WHAT IS BEING ASKED
Can you extend the passage on datacenter power efficiency below, picking up right after its final sentence?

SOURCE PASSAGE
★ ★ ★
Nothing makes an argument more compelling than the cold, hard facts. There is also no better way to motivate an organization toward increased datacenter power efficiency than with accurate, aggregated energy-consumption data. Solid data does more than convince an organization that efficiency can cut expenses – a baseline measurement gives a starting place and point of comparison for datacenter-efficiency improvements.
The problem with standard measurement techniques is that they are time consuming and costly to produce good results. Power measurements must be taken over a period of time long enough to incorporate the changes in power consumption caused by periodic workload fluctuations. When this is considered, along with the fact that datacenters are constantly changing entities, measurements can be inaccurate and out of date by the time they have been gathered.
So how does an IT organization measure datacenter power consumption accurately enough to reflect efficiency improvements, yet fast enough so that the information is timely and actionable? Sun has a solution, one that SunSM Eco Services can implement in your datacenter.
Using solid metrics
The most useful datacenter power-efficiency metric is the ratio of IT equipment load to total utility power:
| Efficiency = | IT Load |
|
————————— |
||
Total Facility Power |
||
In a typical datacenter, this ratio is 0.3; meaning that only about 30 percent of the total utility draw actually powers servers. Another third of the power is used to remove the heat that servers generate. And roughly another third is consumed by power conversions in uninterruptible power supplies (UPS), power distribution units (PDUs), and miscellaneous power draws ranging from humidification to spot cooling systems.
★ ★ ★
[Chart comprehension data]
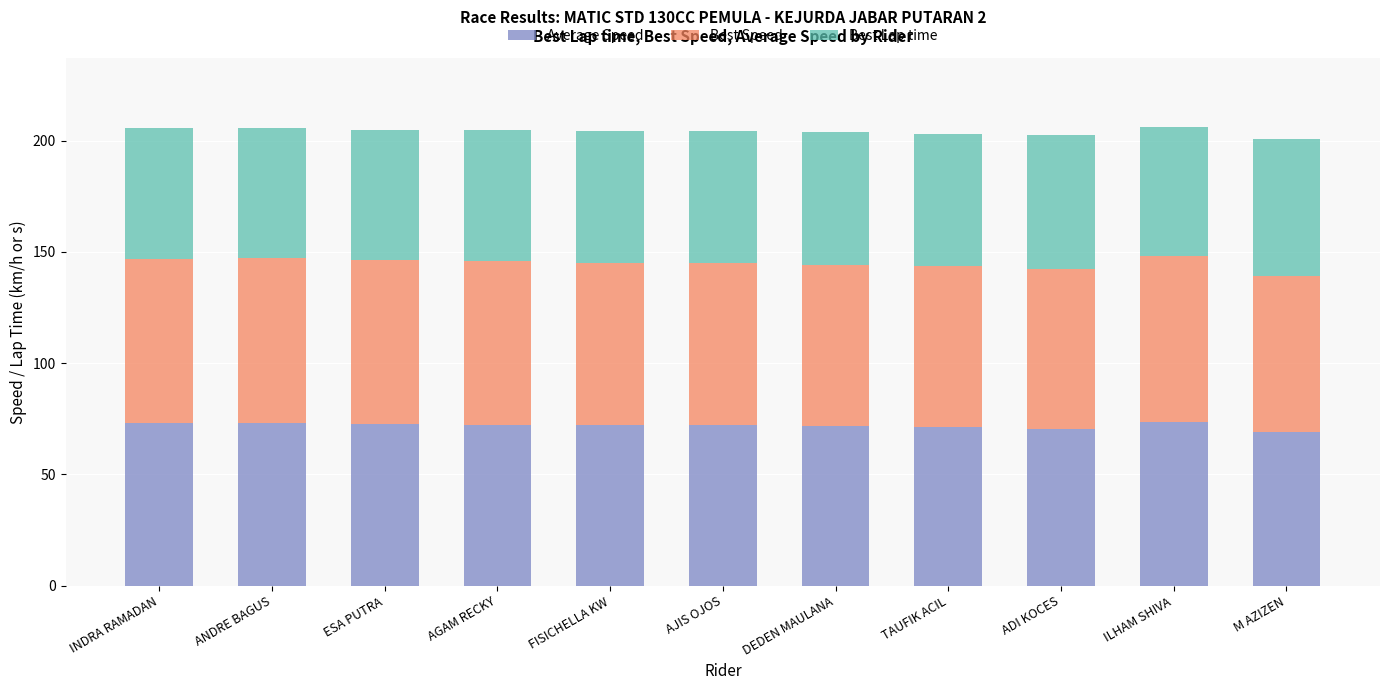

The value of Average Speed at FISICHELLA KW is 20.6. True or false?

False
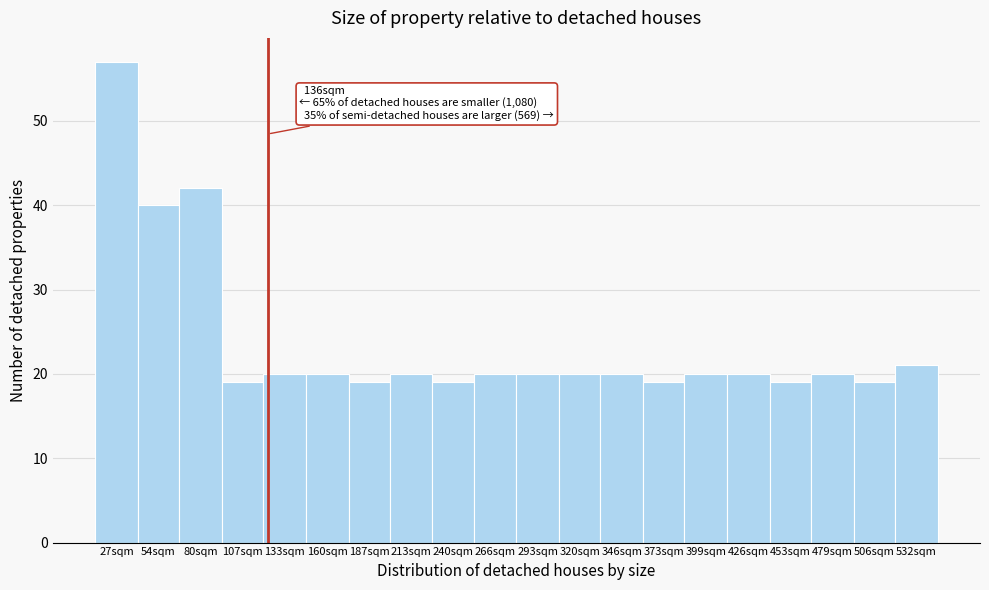

Reading left to right, transcribe all the data shown in this chart.

27sqm=57	54sqm=40	80sqm=42	107sqm=19	133sqm=20	160sqm=20	187sqm=19	213sqm=20	240sqm=19	266sqm=20	293sqm=20	320sqm=20	346sqm=20	373sqm=19	399sqm=20	426sqm=20	453sqm=19	479sqm=20	506sqm=19	532sqm=21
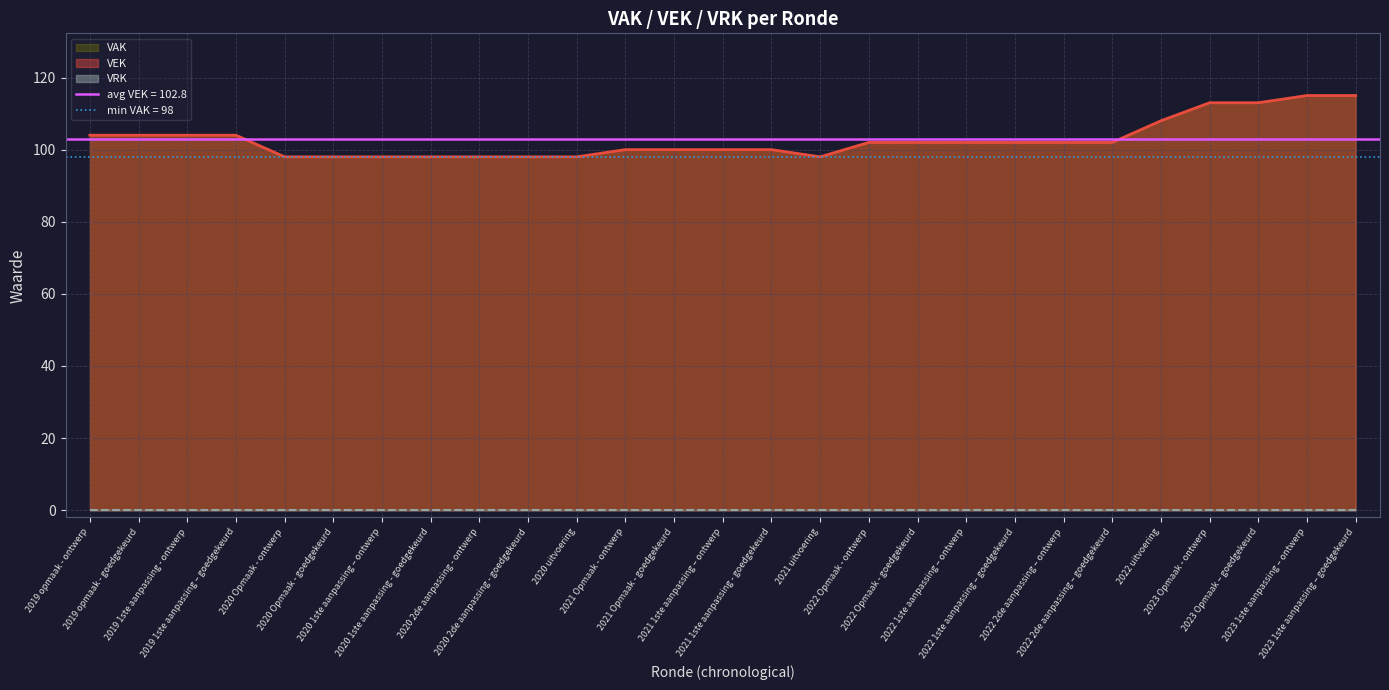

At which label does the data first exceed 102?

2019 opmaak - ontwerp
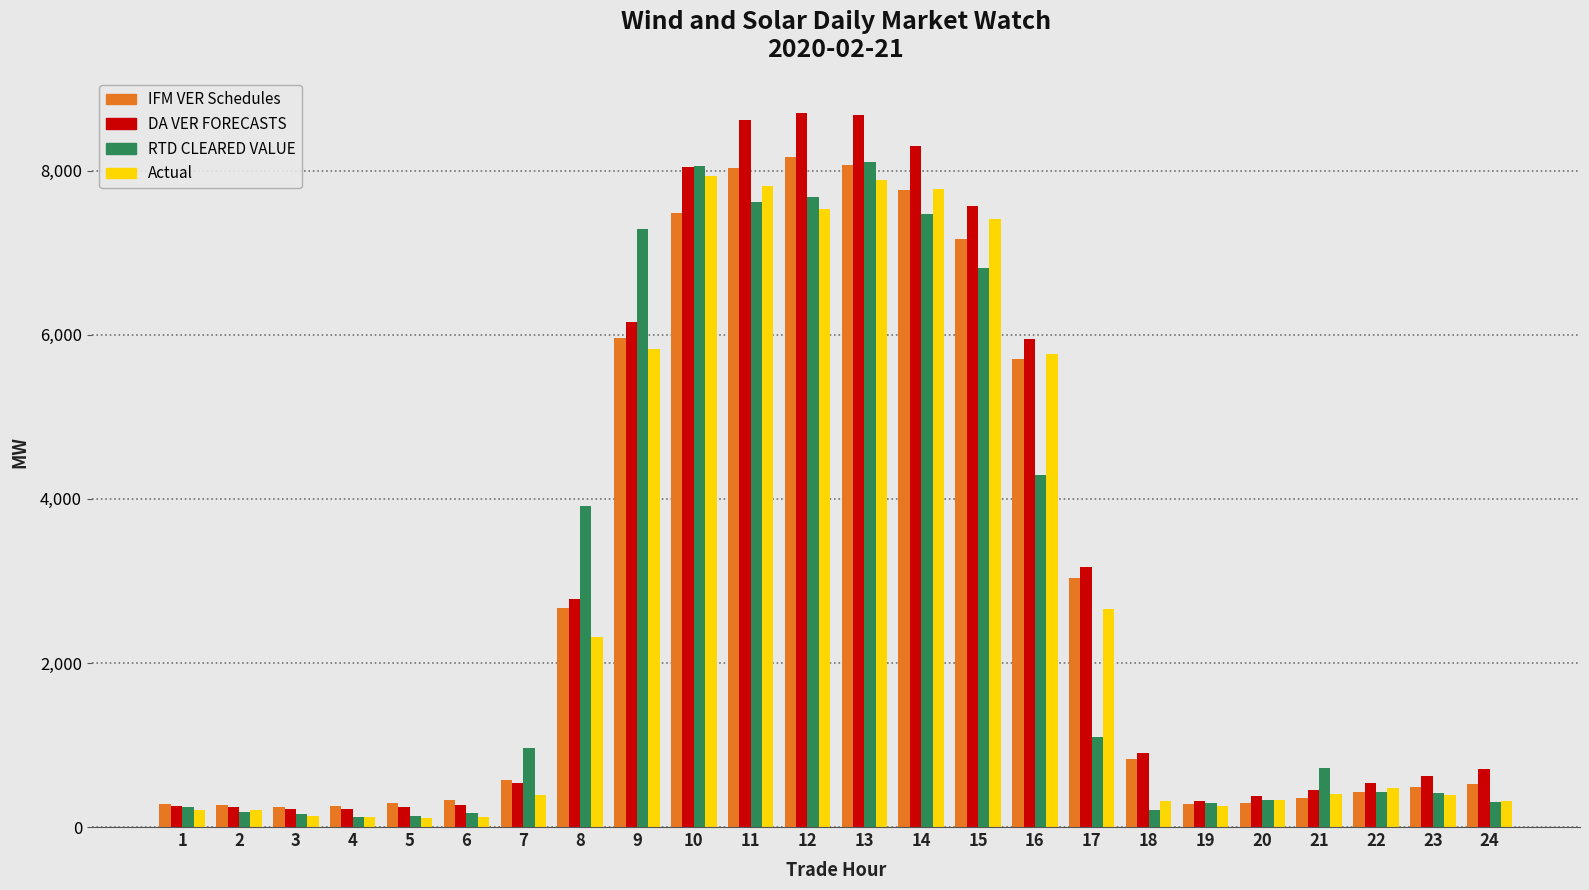

What is the value of the Actual bar at the 10th from the left?

7939.8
★ ★ ★
ANSWER SECTION
Reducing the numerator, for example, by replacing old, energy-inefficient servers with UltraSPARC® T1 processor-powered servers results in a lower IT load that is amplified by lower cooling costs and increased efficiency. Reducing the denominator, for example, by increasing cooling-system efficiency, also results in a higher efficiency number. In addition to the value of the ratio, the absolute values of the numerator and denominator can be used to calculate total energy costs.
Measuring power in the datacenter power hierarchy
From a power standpoint, a datacenter is a hierarchy of electrical devices. Utility power feeds one or more UPS, which in turn feed a greater number of PDUs, each of which then feed multiple racks.
Measuring power consumption lower in the hierarchy gives more accurate measurements, but it takes longer to obtain results. The more devices you measure, the more expensive the measurement and the more dynamic the target becomes. There is only one power meter for the facility, but there are tens of PDUs and thousands of servers.
The key to effective datacenter power measurement is finding a timely and cost-effective measurement technique. Typical best practices use special equipment to measure each server and even the volume of chilled water circulating through the cooling infrastructure. These low-level measurements can be used to create an energy model for the datacenter that aggregates the low-level data into higher-level statistics.
In contrast, measuring power consumption higher in the datacenter power hierarchy yields fast, inexpensive, and accurate results so long as the data is adjusted for changes in the datacenter configuration during and after the measurements are made.
Human-generated workloads
One factor complicating energy-consumption measurement is the cyclical nature of workloads imposed by human beings. When measuring power consumption for servers responding to cyclical workload variations, measurements must be taken across enough cycles so that the workload and its variability are well understood. Measurements taken without understanding the cyclical nature of the workload can have variability greater than the amount of energy savings obtained in any one conservation step, thus obscuring the benefits of the improvements.
Workloads can vary by the hour of the day, day of the week, and week of the quarter. Retailers typically have much higher IT workloads during the holiday season. Some organizations book more sales at the end of the month, even more at the end of the quarter, and the most at the end of the fiscal year. A retailer’s power consumption in January compared to December might erroneously suggest that some dramatic savings had taken place when the source of the change is normal business fluctuations.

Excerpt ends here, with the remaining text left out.